The Structural Basis for Metal Ion Transport in the SLC11/NRAMP Family

Abstract

The SLC11/NRAMP proteins constitute a conserved family of metal ion transporters that are expressed in all kingdoms of life. In humans, the two paralogs DMT1 and NRMP1 play an important role in iron homeostasis and the defense against pathogens. SLC11 transporters have evolved an exquisite selectivity for transition metal ions, which facilitates their efficient transport from a large background of Ca2+ and Mg2+. This is accomplished by the evolution of a conserved binding site, which contains besides promiscuous hard ligands, a methionine acting as soft ligand that exclusively coordinates transition metals and thus contributes to the exclusion of alkaline earth metal ions.
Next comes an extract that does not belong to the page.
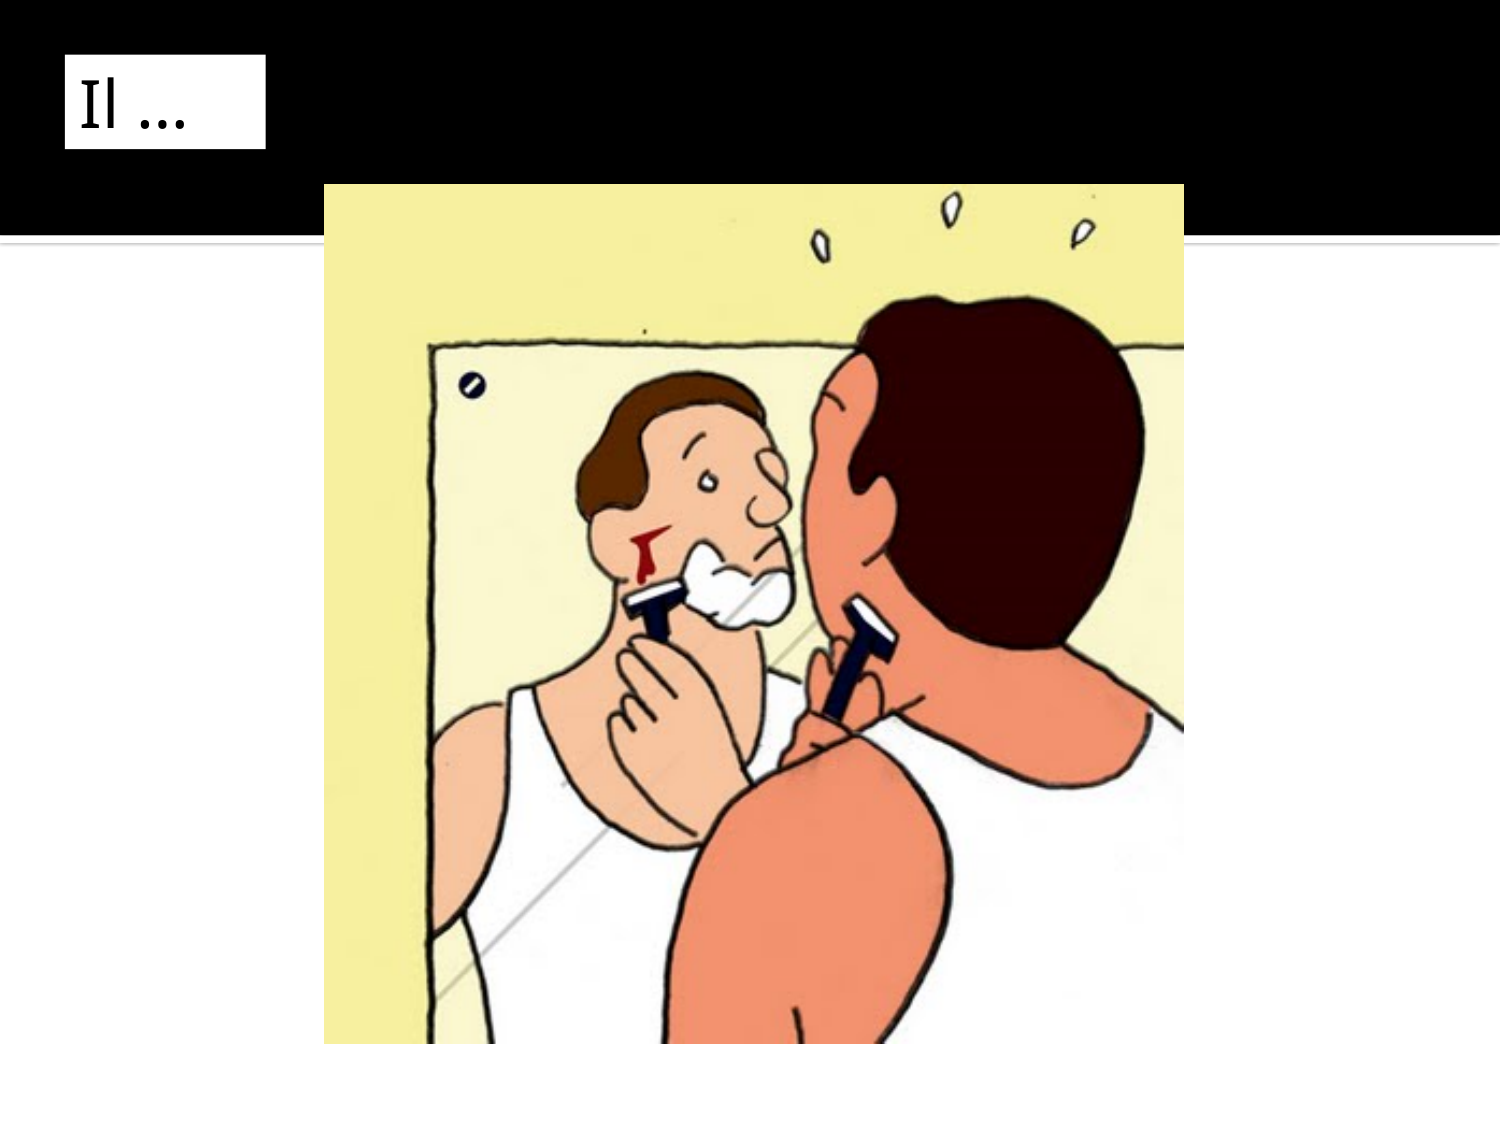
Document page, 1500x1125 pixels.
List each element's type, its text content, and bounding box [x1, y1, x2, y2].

picture [324, 184, 1185, 1044]
text_box Il … [64, 54, 266, 150]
This site is altered in a branch of prokaryotic family members, which are capable of transporting Mg2+, where the removal of the coordinating methionine and the accompanying expansion of the binding pocket captures this small ion in a hydrated state. The disposition of titratable residues in H+-coupled transition metal ion transporters, that are absent in uncoupled Mg2+ transporters, sheds light on potential coupling mechanisms. In combination, the discussed work has revealed detailed insight into transition metal ion transport and provides a basis for the development of inhibitors of DMT1 as strategy against iron overload disorders.